We have accomplished this goal-as our on-time departures are approaching 98% and wasteful extra trips are down by over 70%.
While we have had a temporary service decline which should not have happened, we are fixing this.
In fact, as of last week, service improved across all major mail and package categories, and I am laser-focused on improving service for the American public.
The second of two changes I’ve made while Postmaster General is installing a new organizational reporting structure to better align talent and resources, to instill greater accountability for performance and to focus the organization on service and growth.
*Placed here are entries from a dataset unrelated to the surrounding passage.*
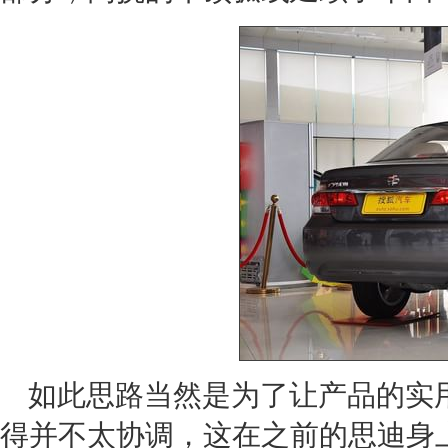
如此思路当然是为了让产品的实
得并不太协调，这在之前的
思迪
身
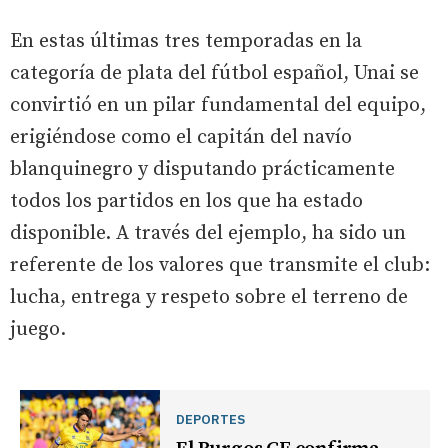
En estas últimas tres temporadas en la
categoría de plata del fútbol español, Unai se
convirtió en un pilar fundamental del equipo,
erigiéndose como el capitán del navío
blanquinegro y disputando prácticamente
todos los partidos en los que ha estado
disponible. A través del ejemplo, ha sido un
referente de los valores que transmite el club:
lucha, entrega y respeto sobre el terreno de
juego.
DEPORTES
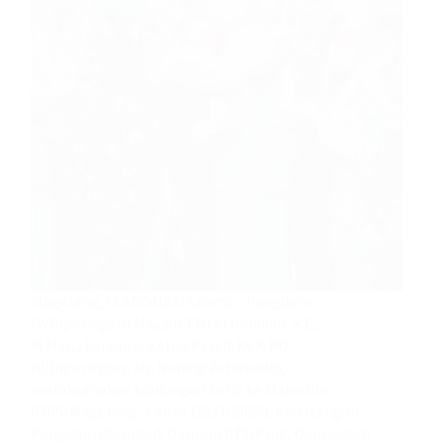
Magelang, (KARONESIA.com) – Pangdam
IV/Diponegoro Mayjen TNI Achiruddin, S.E.,
M.Han., bersama Ketua Persit KCK PD
IV/Diponegoro Ny. Nuning Achiruddin,
melaksanakan kunjungan kerja ke Makodim
0705/Magelang, Kamis (22/1/2026). Kedatangan
Pangdam disambut Danrem 072/Pmk, Danrindam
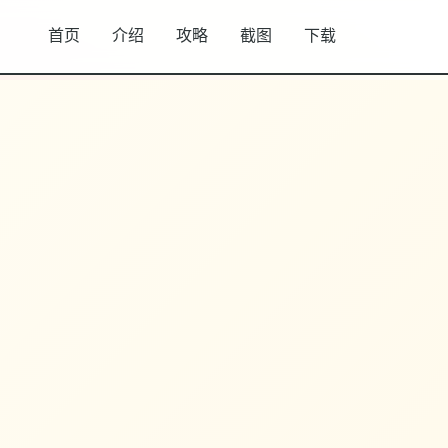
首页
介绍
攻略
截图
下载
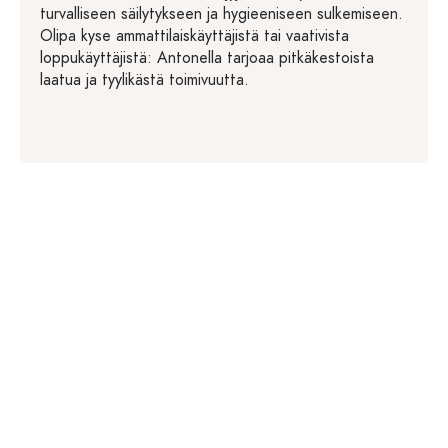
turvalliseen säilytykseen ja hygieeniseen sulkemiseen.
Olipa kyse ammattilaiskäyttäjistä tai vaativista
loppukäyttäjistä: Antonella tarjoaa pitkäkestoista
laatua ja tyylikästä toimivuutta.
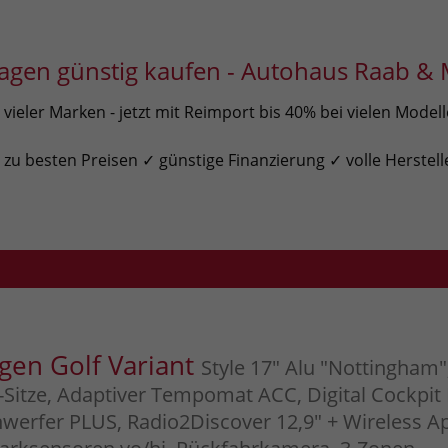
gen günstig kaufen - Autohaus Raab & 
ieler Marken - jetzt mit Reimport bis 40% bei vielen Model
u besten Preisen ✓ günstige Finanzierung ✓ volle Herstell
gen Golf Variant
Style 17" Alu "Nottingham"
-Sitze, Adaptiver Tempomat ACC, Digital Cockpit 
werfer PLUS, Radio2Discover 12,9" + Wireless A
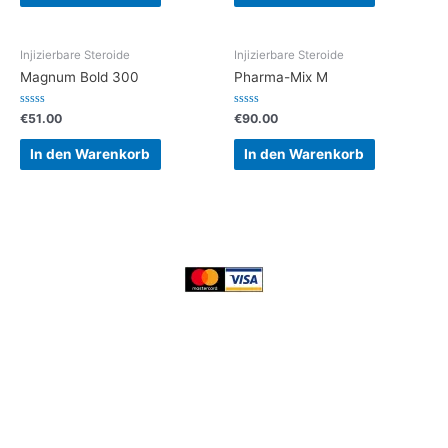
Injizierbare Steroide
Injizierbare Steroide
Magnum Bold 300
Pharma-Mix M
Bewertet
Bewertet
€
51.00
€
90.00
mit
mit
0
0
von
von
In den Warenkorb
In den Warenkorb
5
5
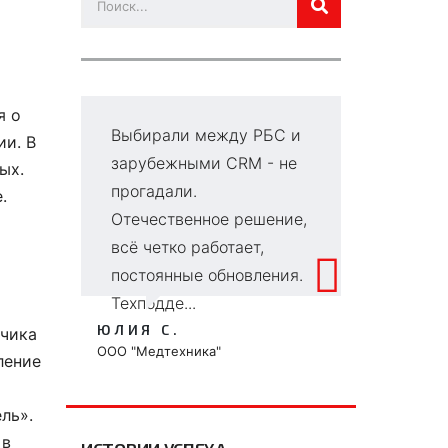
я о
Выбирали между РБС и
Г
ии. В
зарубежными CRM - не
в
ых.
прогадали.
д
.
Отечественное решение,
се
всё четко работает,
и
постоянные обновления.
к
Техподде...
чт
ЮЛИЯ С.
ВИ
тчика
ООО "Медтехника"
ООО
ление
ль».
 в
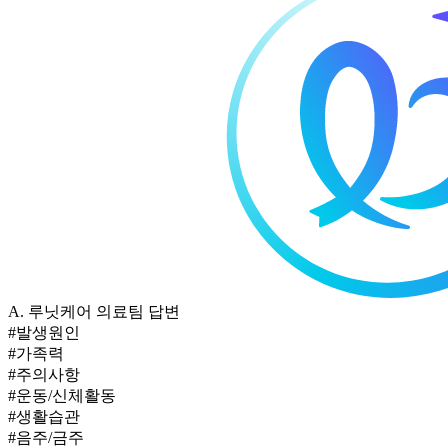
A.
루닛케어 의료팀 답변
#발생원인
#가족력
#주의사항
#운동/신체활동
#생활습관
#음주/금주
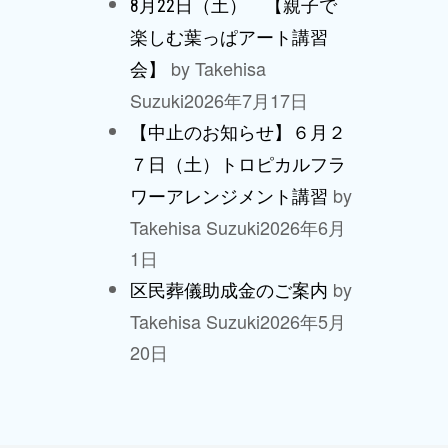
8月22日（土） 【親子で
楽しむ葉っぱアート講習
by Takehisa
会】
Suzuki
2026年7月17日
【中止のお知らせ】６月２
７日（土）トロピカルフラ
by
ワーアレンジメント講習
Takehisa Suzuki
2026年6月
1日
by
区民葬儀助成金のご案内
Takehisa Suzuki
2026年5月
20日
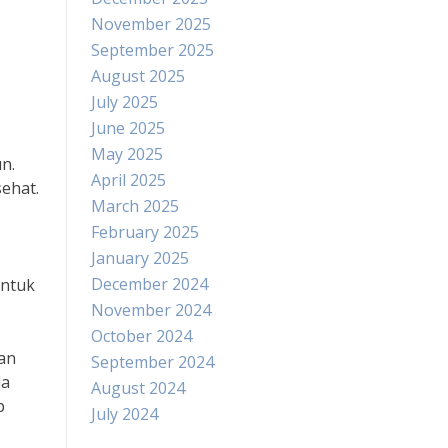
November 2025
September 2025
August 2025
July 2025
June 2025
May 2025
n.
April 2025
ehat.
March 2025
February 2025
January 2025
December 2024
untuk
November 2024
October 2024
an
September 2024
la
August 2024
p
July 2024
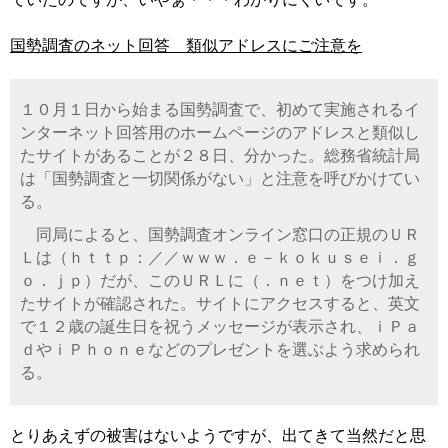
国勢調査のネット回答 類似アドレスにご注意を
１０月１日から始まる国勢調査で、初めて実施されるイ
ンターネット回答用のホームページのアドレスと類似し
たサイトがあることが２８日、分かった。総務省統計局
は「国勢調査と一切関係がない」と注意を呼びかけてい
る。
同局によると、国勢調査オンライン窓口の正規のＵＲ
Ｌは（ｈｔｔｐ：／／ｗｗｗ．ｅ－ｋｏｋｕｓｅｉ．ｇ
ｏ．ｊｐ）だが、このＵＲＬに（．ｎｅｔ）をつけ加え
たサイトが確認された。サイトにアクセスすると、英文
で１２歳の誕生日を祝うメッセージが表示され、ｉＰａ
ｄやｉＰｈｏｎｅなどのプレゼントを選ぶよう求められ
る。
とりあえずの被害はないようですが、出てきて当然だと思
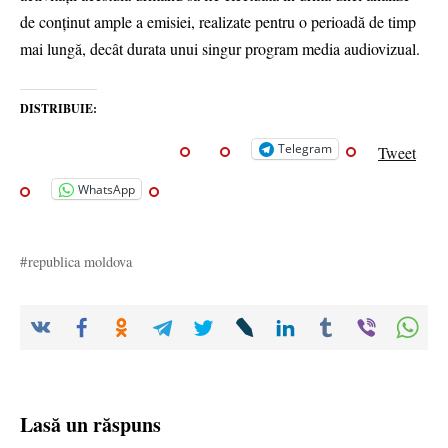
de conținut ample a emisiei, realizate pentru o perioadă de timp
mai lungă, decât durata unui singur program media audiovizual.
DISTRIBUIE:
Telegram
Tweet
WhatsApp
republica moldova
Lasă un răspuns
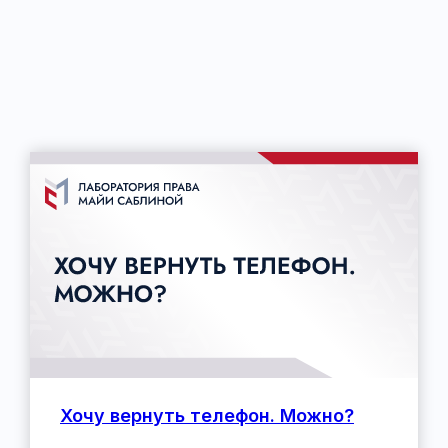
Хочу вернуть телефон. Можно?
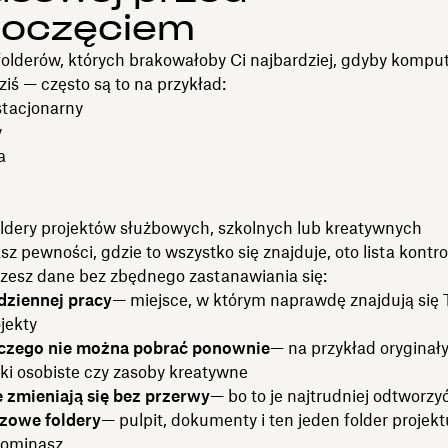
poczęciem
folderów, których brakowałoby Ci najbardziej, gdyby komput
dziś — często są to na przykład:
tacjonarny
y
a
oldery projektów służbowych, szkolnych lub kreatywnych
asz pewności, gdzie to wszystko się znajduje, oto lista kontro
szesz dane bez zbędnego zastanawiania się:
dziennej pracy
— miejsce, w którym naprawdę znajdują się 
jekty
 czego nie można pobrać ponownie
— na przykład oryginały
iki osobiste czy zasoby kreatywne
e zmieniają się bez przerwy
— bo to je najtrudniej odtworzy
zowe foldery
— pulpit, dokumenty i ten jeden folder projekt
pominasz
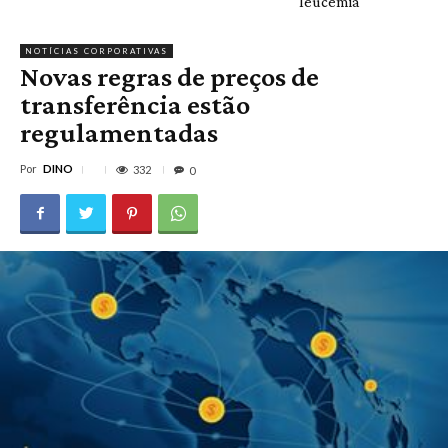
leucemia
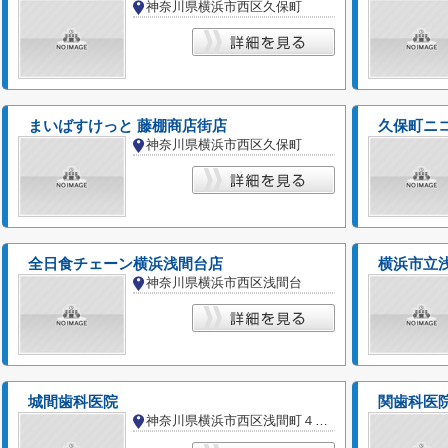
神奈川県横浜市西区久保町
まいばすけっと 藤棚商店街店
久保町ニ
神奈川県横浜市西区久保町
全日食チェーン横浜浅間台店
横浜市立
神奈川県横浜市西区浅間台
城間歯科医院
関歯科医
神奈川県横浜市西区浅間町４丁目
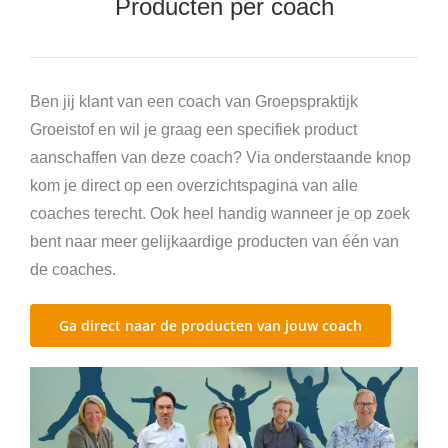
Producten per coach
Agenda’s en boeken
Trainingen en opleidingen
Ben jij klant van een coach van Groepspraktijk
Groeistof en wil je graag een specifiek product
aanschaffen van deze coach? Via onderstaande knop
kom je direct op een overzichtspagina van alle
coaches terecht. Ook heel handig wanneer je op zoek
bent naar meer gelijkaardige producten van één van
de coaches.
Ga direct naar de producten van jouw coach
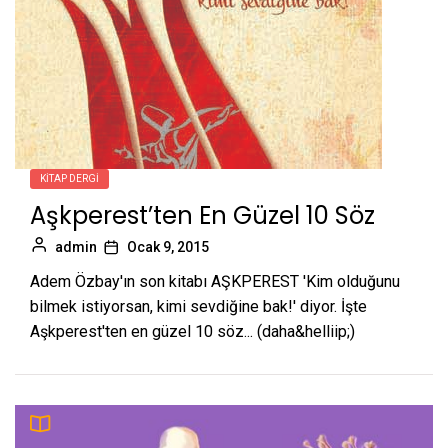
KITAP DERGI
Aşkperest’ten En Güzel 10 Söz
admin
Ocak 9, 2015
Adem Özbay'ın son kitabı AŞKPEREST 'Kim olduğunu
bilmek istiyorsan, kimi sevdiğine bak!' diyor. İşte
Aşkperest'ten en güzel 10 söz... (daha&helliip;)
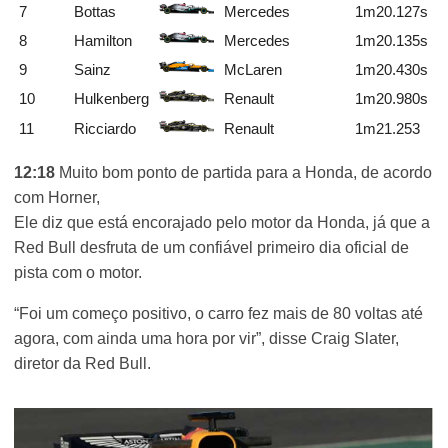
7
Bottas
Mercedes
1m20.127s
8
Hamilton
Mercedes
1m20.135s
9
Sainz
McLaren
1m20.430s
10
Hulkenberg
Renault
1m20.980s
11
Ricciardo
Renault
1m21.253
12:18
Muito bom ponto de partida para a Honda, de acordo
com Horner,
Ele diz que está encorajado pelo motor da Honda, já que a
Red Bull desfruta de um confiável primeiro dia oficial de
pista com o motor.
“Foi um começo positivo, o carro fez mais de 80 voltas até
agora, com ainda uma hora por vir”, disse Craig Slater,
diretor da Red Bull.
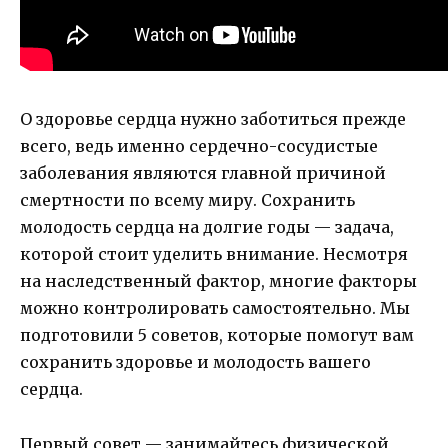
О здоровье сердца нужно заботиться прежде
всего, ведь именно сердечно-сосудистые
заболевания являются главной причиной
смертности по всему миру. Сохранить
молодость сердца на долгие годы — задача,
которой стоит уделить внимание. Несмотря
на наследственный фактор, многие факторы
можно контролировать самостоятельно. Мы
подготовили 5 советов, которые помогут вам
сохранить здоровье и молодость вашего
сердца.
Первый совет — занимайтесь физической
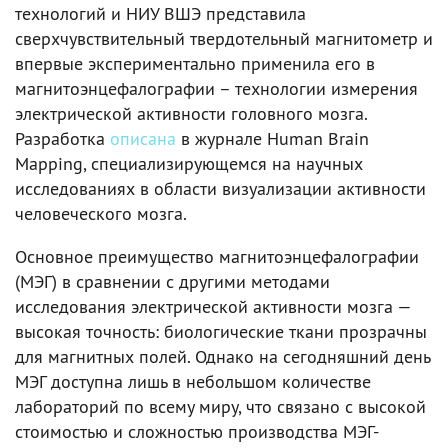
технологий и НИУ ВШЭ представила
сверхчувствительный твердотельный магнитометр и
впервые экспериментально применила его в
магнитоэнцефалографии – технологии измерения
электрической активности головного мозга.
Разработка
описана
в журнале Human Brain
Mapping, специализирующемся на научных
исследованиях в области визуализации активности
человеческого мозга.
Основное преимущество магнитоэнцефалографии
(МЭГ) в сравнении с другими методами
исследования электрической активности мозга —
высокая точность: биологические ткани прозрачны
для магнитных полей. Однако на сегодняшний день
МЭГ доступна лишь в небольшом количестве
лабораторий по всему миру, что связано с высокой
стоимостью и сложностью производства МЭГ-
These two changes, creating our new on-time transportation network and designing an engaged functional organizational structure, will be the catalyst for the significant improvements in cost, performance and growth that I plan for this vital American Institution.
Madam Chairwoman, the women and men of the Postal Service have demonstrated extraordinary commitment to our mission of service throughout the COVID-19 pandemic.
In every community in America, we continue to work to keep our employees and customers safe as we fulfill our essential role in delivering the medications, benefit checks and financial statements the public depends upon.
Since the beginning of the pandemic, there has been a public outpouring of support for our postal employees as they performed their essential service throughout the nation. This is a well-deserved testament to their dedication.
Chairwoman Maloney; Ranking Member Comer; I hope we can agree that the financial state of the Postal Service is unacceptable and needs to be fixed.
I look forward to working with you and this committee and our stakeholders to restore the financial health of the United States Postal Service and to improve the way we serve the American public.
This concludes my remarks. I welcome any questions that you and the committee may have.”